In our house, Christmas is bookended by my birthday (often, in years gone by, by preloading on excess, the precursor to a stressful December) and curtailed by Jonah’s, which often requires dredging up the last of the festive joy from our beleaguered wallets, and on-the-wagon friends and relatives. Poor Jonah has been a recipient of the dreaded ‘joint Christmas and birthday’ fob-off on occasions too numerous to mention, and thus has acquired a reasonably low expectation of birthdays – traditional zany cakes notwithstanding – which I genuinely believe will serve him well in later life, and more particularly with a birthday in bleakest dry-January.
This year, with a view to further protecting my son’s mental health (which according to this article, can be done with a more simple approach to childhood), I decided to knock the annual ordeal of a homemade birthday cake on the head, with all its stress-inducing sugar work and smug parent one-upman-style social media sharing, and opted instead to treat the boy (and myself and all our friends) to a selection of perfectly festive though heart-stoppingly expensive Crosstown doughnuts, which, for two boxes of 12: one classic, one premium (a bit of a con, since only six of the ‘premium’ doughnuts are actually any different to the ‘classic ones’), came in at £55.

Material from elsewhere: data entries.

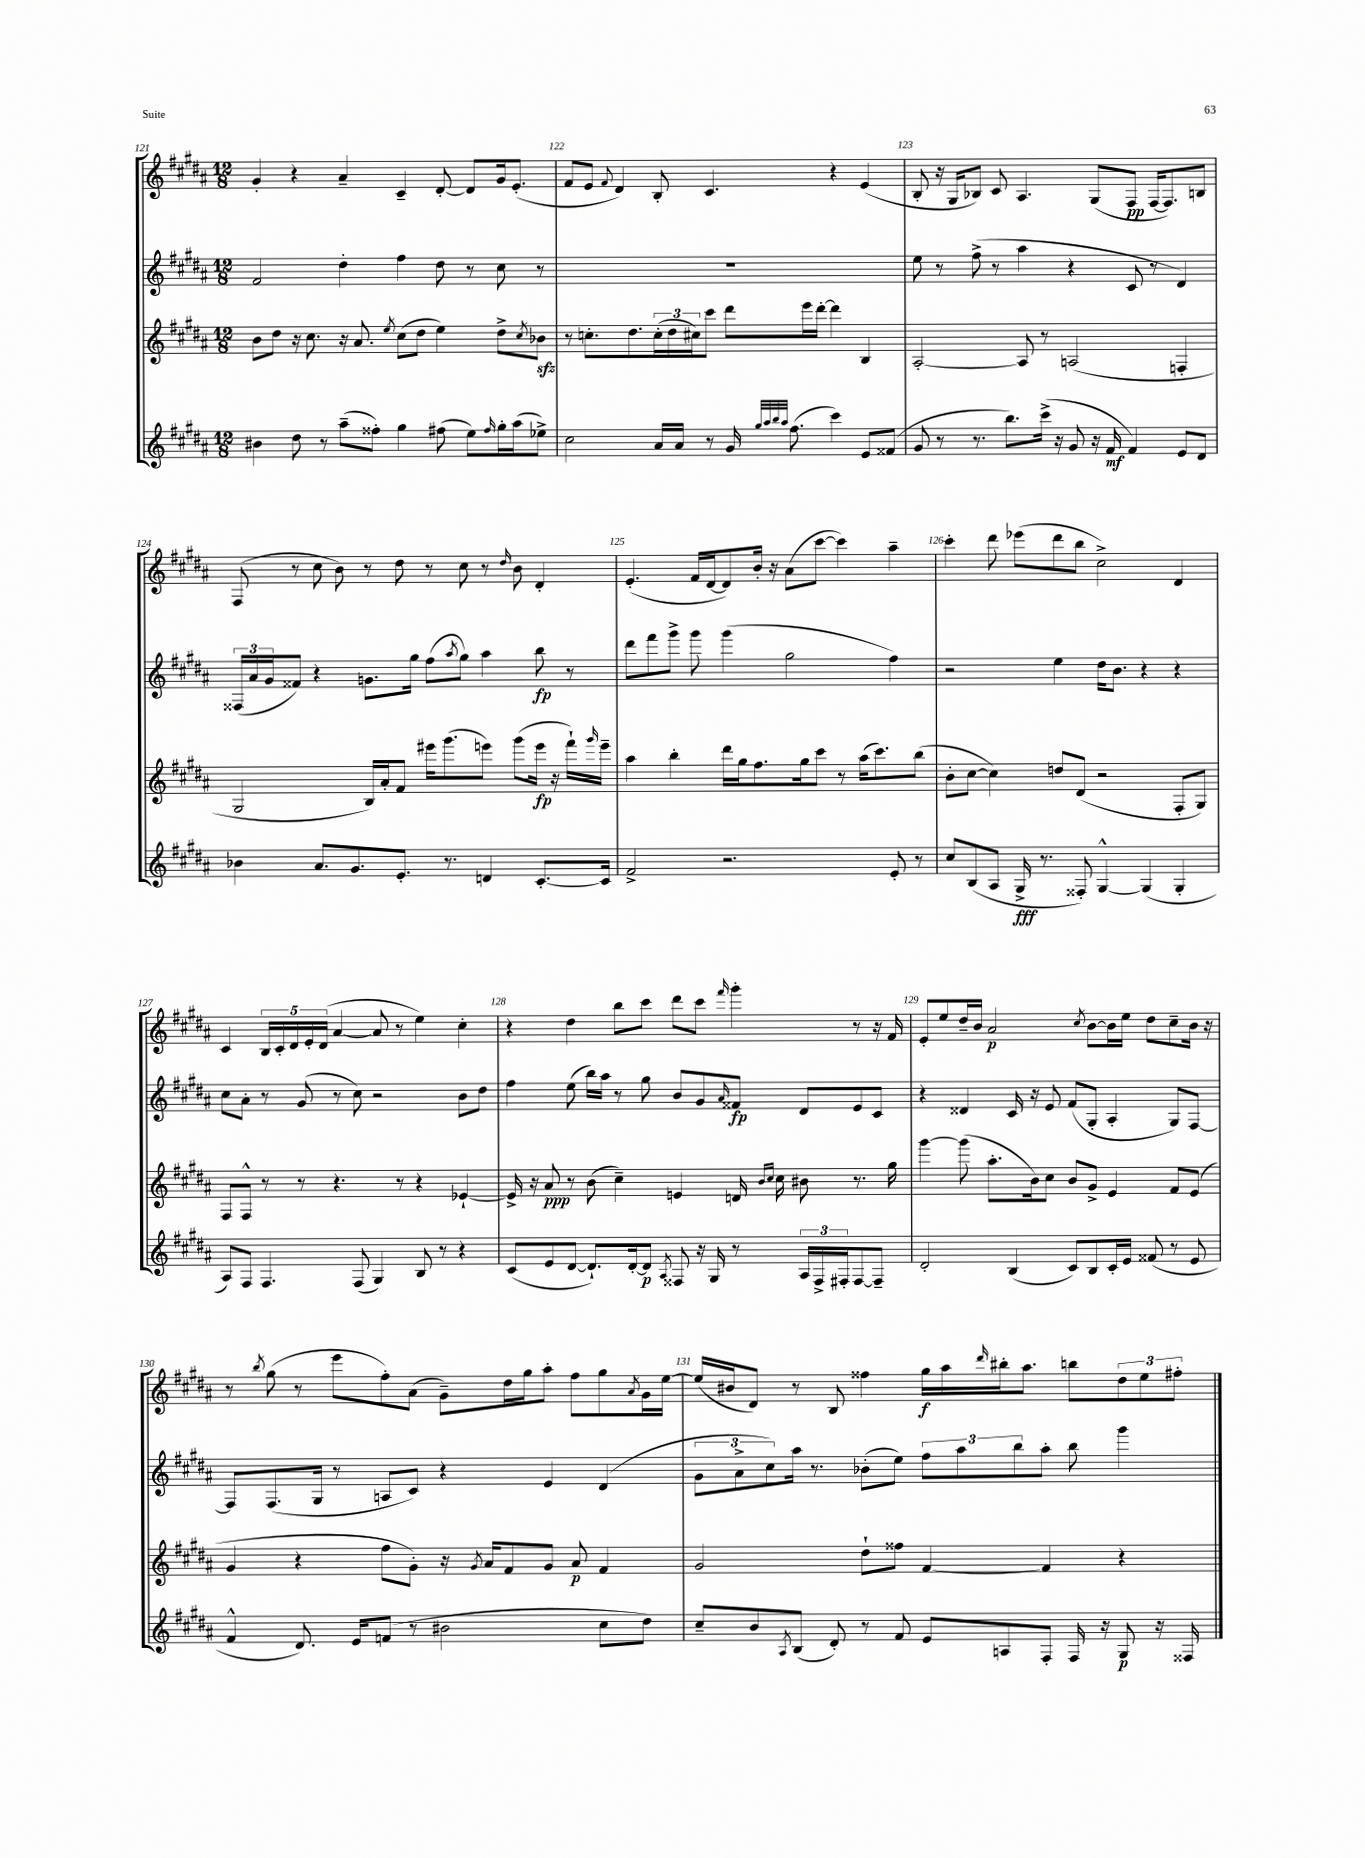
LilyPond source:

<<
\new StaffGroup <<
\new Staff = "s0" {
    \clef treble \key b \major \numericTimeSignature \time 12/8
    gis'4-. r4 ais'4-- cis'4-- dis'8~-. dis'8 gis'16 e'8.-.( |
    fis'8 e'8 \appoggiatura { fis'8 } dis'4) b8-. cis'4. r4 e'4( |
    b8-. r16 gis16 bes8) cis'8 ais4. gis8( fis8\pp fis16~ fis8.) b8 |
    fis8( r8 cis''8 b'8) r8 dis''8 r8 cis''8 r8 \grace { dis''16 } b'8 dis'4-. |
    e'4.-.( fis'16 dis'16~ dis'8) b'16-. r16 ais'8( cis'''8~ cis'''4) ais''4-- |
    cis'''4-. dis'''8 ees'''8( dis'''8 b''8 cis''2->) dis'4 |
    cis'4 \tuplet 5/4 { b16 cis'16-. dis'16 e'16-. dis'16( } ais'4~ ais'8 r8 e''4) cis''4-. |
    r4 dis''4 b''8 cis'''8 dis'''8 cis'''8 \grace { fis'''16 } gis'''4-. r8 r16 fis'16 |
    e'8-. e''8 dis''16-- b'16 ais'2\p \acciaccatura { cis''8 } b'8~ b'16 e''16 dis''8 cis''8-- b'16 r16 |
    r8 \acciaccatura { b''8 } gis''8( r8 e'''8 fis''8-.) ais'8( gis'8--) dis''16 gis''16 ais''8-. fis''8 gis''8 \acciaccatura { ais'8 } gis'16 e''16~ |
    e''16( bis'16 dis'8) r8 b8 fisis''4 gis''16\f ais''16 \grace { dis'''16 } bis''16-. ais''8. b''8 \tuplet 3/2 { dis''8 e''8 fis''8-. } \bar "|." |
}
\new Staff = "s1" {
    \clef treble \key b \major \numericTimeSignature \time 12/8
    fis'2 dis''4-. fis''4 dis''8 r8 cis''8 r8 |
    R1. |
    e''8 r8 fis''8->( r8 ais''4 r4 cis'8 r8 dis'4) |
    \tuplet 3/2 { fisis16( ais'16 gis'16 } fisis'8) r4 g'8. gis''16 fis''8( \acciaccatura { ais''8 } gis''8) ais''4 b''8\fp r8 |
    dis'''8 fis'''8 gis'''8-> gis'''8 gis'''4( gis''2 fis''4) |
    r2 e''4 dis''16 b'8. r4 r4 |
    cis''8 ais'8-. r8 gis'8( r8 cis''8) r2 b'8 dis''8 |
    fis''4 e''8( b''16) ais''16 r8 gis''8 b'8 gis'8 \grace { ais'16 } fisis'8\fp dis'8 e'8 cis'8 |
    r4 disis'4 cis'16 r16 e'8 fis'8( gis8-. ais4-. gis8) fis8~ |
    fis8 fis8.( gis16 r8 a8 cis'8) r4 e'4 dis'4( |
    \tuplet 3/2 { gis'8 ais'8-> cis''8) } ais''16 r8. bes'8-.( e''8) \tuplet 3/2 { fis''8 ais''8 b''8 } ais''8-. b''8 gis'''4 \bar "|." |
}
\new Staff = "s2" {
    \clef treble \key b \major \numericTimeSignature \time 12/8
    b'8 dis''8 r16 cis''8. r16 ais'8. \acciaccatura { e''8 } cis''8( dis''8 e''4) dis''8-> \acciaccatura { cis''8 } bes'8\sfz |
    r8 c''8.-. dis''8. \tuplet 3/2 { c''16-.( dis''16 cis''16) } cis'''8 dis'''8 e'''16 dis'''16~-. dis'''4 b4 |
    ais2~-. ais8 r8 a2( f4-. |
    gis2 b16) ais'16-. fis'8 eis'''16 gis'''8.( e'''8) gis'''8( e'''16\fp r16 fis'''16-!) \grace { gis'''16 } e'''16-- |
    ais''4 b''4-. dis'''16 gis''16 fis''8. gis''16 cis'''8 r8 ais''16( cis'''8.) b''8( |
    b'8-. cis''8~ cis''4) d''8 dis'8( r2 fis8-. gis8) |
    fis8 fis8-^ r8 r8 r4. r8 r4 ees'4~-! |
    ees'16-> r16 ais'8\ppp r8 b'8( cis''4--) e'4 d'16 \grace { b'16 cis''16 } cis''16 bis'8 r8. gis''16 |
    gis'''4~ gis'''8( ais''8.-. b'16) cis''8 b'8 gis'8-> e'4 fis'8 e'8( |
    gis'4 r4 fis''8 gis'8-.) r16 \acciaccatura { gis'8 } ais'16 fis'8 gis'8 ais'8\p fis'4 |
    gis'2 dis''8-! fisis''8 fis'4~ fis'4 r4 \bar "|." |
}
\new Staff = "s3" {
    \clef treble \key b \major \numericTimeSignature \time 12/8
    bis'4 dis''8 r8 ais''8--( fisis''8-.) gis''4 fis''8( e''8) \grace { fis''16 } gis''16-. ais''16( ees''8->) |
    cis''2 ais'16 ais'16 r8 gis'16 \grace { gis''32 ais''32 b''32 ais''32 } fis''8.( cis'''4) e'8 fisis'8( |
    gis'8 r8 r8. b''8.) cis'''16->( r16 gis'8 r16 fis'16\mf fis'4) e'8 dis'8 |
    bes'4 ais'8. gis'8. e'8.-. r8. d'4 cis'8.~-. cis'16 |
    fis'2-> r2. e'8-. r8 |
    cis''8 b8( ais8 gis16->\fff r8. fisis8-.) gis4~-^ gis4( gis4-. |
    ais8) fis8 fis4. fis8( gis4) b8 r8 r4 |
    cis'8( e'8 dis'8~ dis'8.-!) dis'16~-. dis'8\p \acciaccatura { ais8 } fisis8 r16 gis16 r8 \tuplet 3/2 { ais16 fisis16-> fis16-. } fis8~ fis8-- |
    dis'2-. b4( cis'8) b8 cis'16-. e'16 fisis'8( r8 e'8 |
    fis'4-^ dis'8.) e'16 f'8( r8 bis'2 cis''8 dis''8) |
    cis''8-- b'8 \acciaccatura { ais8 } b8( dis'8-.) r8 fis'8 e'8 a8 fis8-. fis16 r16 gis8\p r16 fisis16 \bar "|." |
}
>>
>>
\layout { \context { \Score currentBarNumber = #121 \override BarNumber.break-visibility = ##(#f #t #t) barNumberVisibility = #all-bar-numbers-visible } }
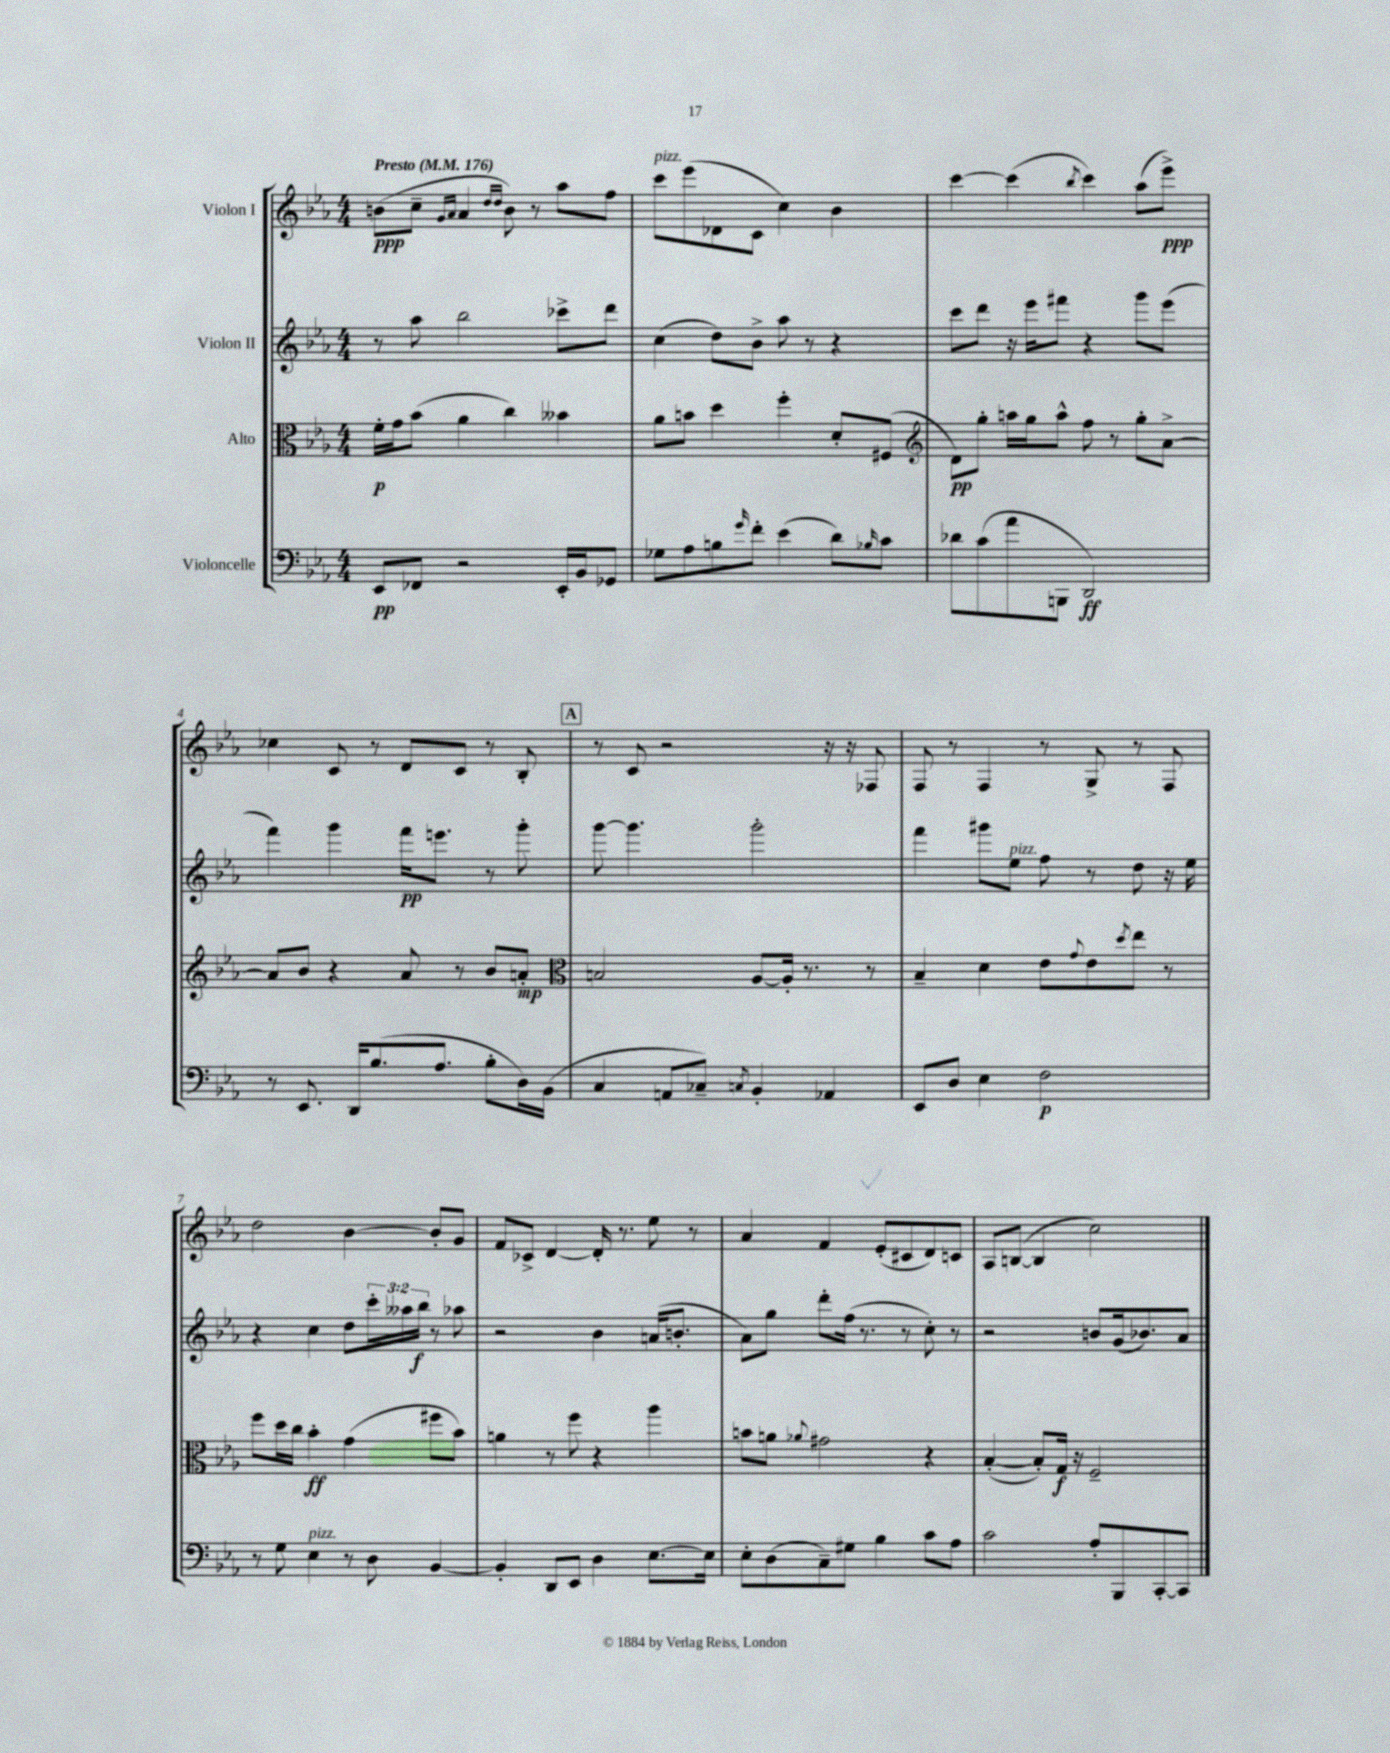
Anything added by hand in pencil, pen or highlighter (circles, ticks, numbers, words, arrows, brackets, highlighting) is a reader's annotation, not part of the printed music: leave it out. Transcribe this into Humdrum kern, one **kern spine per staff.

**kern	**dynam	**kern	**dynam	**kern	**dynam	**kern	**dynam
*part4	*part4	*part3	*part3	*part2	*part2	*part1	*part1
*staff4	*staff4	*staff3	*staff3	*staff2	*staff2	*staff1	*staff1
*I"Violoncelle	*	*I"Alto	*	*I"Violon II	*	*I"Violon I	*
*clefF4	*	*clefC3	*	*clefG2	*	*clefG2	*
*k[b-e-a-]	*	*k[b-e-a-]	*	*k[b-e-a-]	*	*k[b-e-a-]	*
*M4/4	*	*M4/4	*	*M4/4	*	*M4/4	*
*MM176	*	*MM176	*	*MM176	*	*MM176	*
=1	=1	=1	=1	=1	=1	=1	=1
!	!	!	!	!	!	!LO:TX:a:B:t=Presto	!
8EE-/L	pp	16f'\LL	p	8r	.	(8bn\L	ppp
.	.	16g\J	.	.	.	.	.
8FF-X/J	.	(8b-\J	.	8aa-\	.	8cc~\J	.
.	.	.	.	.	.	16qqg/LL	.
.	.	.	.	.	.	16qqa-/JJ	.
2r	.	4a-\	.	2bb-\	.	4a-/	.
.	.	.	.	.	.	16qqdd/LL	.
.	.	.	.	.	.	16qqdd/JJ	.
.	.	4cc\)	.	.	.	8b\)	.
.	.	.	.	.	.	8r	.
16EE-'/LL	.	4b--X\	.	8ccc-X^\L	.	8aa-\L	.
16BB-/J	.	.	.	.	.	.	.
8GG-X/J	.	.	.	8ddd\J	.	8ff\J	.
=2	=2	=2	=2	=2	=2	=2	=2
!	!	!	!	!	!	!LO:TX:a:i:t=pizz.	!
8G-X\L	.	8a-\L	.	(4cc\	.	8ccc\L	.
8A-\	.	8bn\J	.	.	.	(8eee-\	.
8Bn\	.	4dd\	.	8dd\L)	.	8d-X\	.
16qqg/	.	.	.	.	.	.	.
8f'\J	.	.	.	8b-^\J	.	8c\J	.
(4e-\	.	4ff'\	.	8aa-\	.	4cc\)	.
.	.	.	.	8r	.	.	.
8d\L)	.	8d'/L	.	4r	.	4b-\	.
16qqB-X/	.	.	.	.	.	.	.
8c\J	.	(8F#X/J	.	.	.	.	.
=3	=3	=3	=3	=3	=3	=3	=3
*	*	*clefG2	*	*	*	*	*
8d-X\L	.	8d\L)	pp	8ccc\L	.	[4ccc\	.
(8c\	.	8gg'\J	.	8ddd\J	.	.	.
8a-\	.	16aan\LL	.	16r	.	(4ccc\]	.
.	.	16gg\J	.	16eee-\KL	.	.	.
8BBBn\J	.	8aa^^\J	.	8fff#X\J	.	.	.
.	.	.	.	.	.	8qbb-/	.
2DD/)	ff	8ff\	.	4r	.	4ccc\)	.
.	.	8r	.	.	.	.	.
.	.	8gg'\L	.	8ggg\L	.	(8aa-\L	.
.	.	[8a-^\J	.	(8eee-\J	.	8eee-^\J)	ppp
!!LO:LB:g=z
=4	=4	=4	=4	=4	=4	=4	=4
8r	.	8a-/L]	.	4fff\)	.	4cc-X\	.
8.EE-/	.	8b-/J	.	.	.	.	.
.	.	4r	.	4ggg\	.	8c/	.
16DD/KL	.	.	.	.	.	.	.
(8.B-/	.	.	.	.	.	8r	.
.	.	8a-/	.	16fff\KL	pp	8d/L	.
8.A-/J	.	.	.	8.eeen\J	.	.	.
.	.	8r	.	.	.	8c/J	.
8B-'\L	.	8b-/L	.	8r	.	8r	.
16D\L)	.	8an'/J	mp	8ggg'\	.	8B-'/	.
(16BB-\JJ	.	.	.	.	.	.	.
!!LO:REH:place=s1:t=A
=5	=5	=5	=5	=5	=5	=5	=5
*	*	*clefC3	*	*	*	*	*
4C/	.	2Bn/	.	[8ggg\	.	8r	.
.	.	.	.	4.ggg\]	.	8c/	.
8AAn/L	.	.	.	.	.	2r	.
8C-X~/J)	.	.	.	.	.	.	.
8qCn/	.	.	.	.	.	.	.
4BB-'/	.	[8A-/L	.	2ggg'\	.	.	.
.	.	16A-'/Jk]	.	.	.	.	.
.	.	8.r	.	.	.	.	.
4AA-X/	.	.	.	.	.	16r	.
.	.	.	.	.	.	16r	.
.	.	8r	.	.	.	8F-X/	.
=6	=6	=6	=6	=6	=6	=6	=6
8EE-/L	.	4B-~/	.	4fff\	.	8F/	.
8D/J	.	.	.	.	.	8r	.
4E-\	.	4d\	.	8ggg#X\L	.	4F/	.
!	!	!	!	!LO:TX:a:i:t=pizz.	!	!	!
.	.	.	.	8ee-\J	.	.	.
2F\	p	8e-\L	.	8ff\	.	8r	.
.	.	8qqg/	.	.	.	.	.
.	.	8e-\	.	8r	.	8G^/	.
.	.	8qdd/	.	.	.	.	.
.	.	8ee-\J	.	8dd\	.	8r	.
.	.	8r	.	16r	.	8F/	.
.	.	.	.	16ee-\	.	.	.
!!LO:LB:g=z
=7	=7	=7	=7	=7	=7	=7	=7
8r	.	8ff\L	.	4r	.	2dd\	.
8G\	.	16dd\L	.	.	.	.	.
.	.	16cc\JJ	.	.	.	.	.
!LO:TX:a:i:t=pizz.	!	!	!	!	!	!	!
4E-\	.	4b-'\	ff	4cc\	.	.	.
8r	.	(4g\	.	8dd\L	.	[4b-\	.
8D\	.	.	.	24ccc'\L	.	.	.
.	.	.	.	24aa--X\	.	.	.
.	.	.	.	24bb-\JJ	f	.	.
[4BB-/	.	8ff#X\L	.	8r	.	8b-'/L]	.
.	.	8b-\J)	.	8aa-X\	.	8g/J	.
=8	=8	=8	=8	=8	=8	=8	=8
4BB-'/]	.	4an\	.	2r	.	8f/L	.
.	.	.	.	.	.	8c-X^/J	.
8DD/L	.	8r	.	.	.	[4d/	.
8EE-/J	.	8ff\	.	.	.	.	.
4D\	.	4r	.	4b-\	.	16d'/]	.
.	.	.	.	.	.	8.r	.
[8.E-\L	.	4aa-\	.	(16an/KL	.	8ee-\	.
.	.	.	.	8.bn'/J	.	.	.
.	.	.	.	.	.	8r	.
16E-\Jk]	.	.	.	.	.	.	.
=9	=9	=9	=9	=9	=9	=9	=9
8E-'\L	.	8bn\L	.	8a-\L)	.	4a-/	.
(8D\	.	8an\J	.	8gg\J	.	.	.
.	.	8qqa-X/	.	.	.	.	.
8C~\)	.	2g#X\	.	8ddd'\L	.	4f/	.
8G#X\J	.	.	.	(16ff\Jk	.	.	.
.	.	.	.	8.r	.	.	.
4B-\	.	.	.	.	.	(8e-'/L	.
.	.	.	.	8r	.	8c#X/	.
8c\L	.	4r	.	8cc'\)	.	8d/)	.
8A-\J	.	.	.	8r	.	8cn/J	.
=10	=10	=10	=10	=10	=10	=10	=10
2c\	.	([4B-'/	.	2r	.	8A-/L	.
.	.	.	.	.	.	([8Bn/J	.
.	.	8B-'/L])	.	.	.	4B/]	.
.	.	16G/Jk	f	.	.	.	.
.	.	16r	.	.	.	.	.
8A-'/L	.	2F~/	.	8bn/L	.	2cc\)	.
8BBB-/	.	.	.	(16g/k	.	.	.
.	.	.	.	8.b-X/)	.	.	.
[8CC'/	.	.	.	.	.	.	.
8CC/J]	.	.	.	8a-/J	.	.	.
==	==	==	==	==	==	==	==
*-	*-	*-	*-	*-	*-	*-	*-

But, while they don’t keep brilliantly, having separate portions did mean we could serve the disparate groups of people with whom we celebrated over the course of the weekend. We had Luca’s current best friend for a sleepover, chosen because he was one of the few who, at aged 11, meets the strict five foot height limit of Revolution Go-Karting near Mile End.
This was a roaring success, despite iron-sky drizzle, which meant slick tyres – and reasonable speeds. Jonah didn’t mind that his friend (and Tom who was racing with them) – beat him, as his fastest lap made the leader board – praise be to virtues of growing up!
And, for Ava, who was feeling more than a little miffed at missing out, I took her to a skateboarding park nearby on her scooter, where she built up considerable speeds of her own doing circuits over the ramps – which pleased her well enough).
Afterwards, we dined, as so often on birthdays past, at Greedy Cow in Mile End – where not even a skinny burger (no bun, but plenty of cheese, bacon and avocado) could make up for the doughnuts and popcorn that came later. It’s hardly surprising I felt I needed to join a gym – the first time since Jonah was a baby I’ve deigned to pay for exercise, save for the odd leisure centre annual pass. Let’s just say it was high time – and my first Body Pump class in nearly a decade hurt like hell.
That night, we let Jonah, his friend and, slightly reluctantly, Ava stay up to watch Suicide Squad on Netflix, followed, just for the boys, by Hunger Games part 1, which was a bit of an antithesis to how bloated we all felt after our post-Christmas feast.
The following day was little brighter, and determined to squeeze in some fun for the grown-ups as well as the kids, we went to The People’s Park Tavern, which has (hopefully only temporarily) ruined one of the best pub gardens in London to host Plonk crazy golf under canopy on what used to be its lawn, back in the days when it was The Britannia and we held Ava’s Christening party there.
But this weekend the alterations suited us just fine. Meeting with the Reprobates for the first time since Christmas, it meant we ladeez could sit under heaters and gossip over a bottle – save for Reprobate Laura who was going dry – the others certainly weren’t – while the chaps took the kids for a successful round of golf followed by racing cars round the track in another one of the pubs recent novelty additions. Naturally there were doughnuts to follow, leaving me feeling in the week that followed much like one.
Never mind – two weeks into my gym membership and I’m feeling a lot trimmer – there’s much to be said for moderation in favour of excess for general wellbeing – and with a trip to the cinema with Reprobate Kate to see La la Land (good, but not Oscar worthy) and to the theatre to see The Curious Incident of the Dog in the Night-time as part of Jonah’s birthday treat (a wonderful evening out with my boy), I’ve managed to stave off the boredom that comes with it. Another one of the virtues of getting older perhaps. But I’m not going down without putting up a bit of a fight – a moderate one, at least.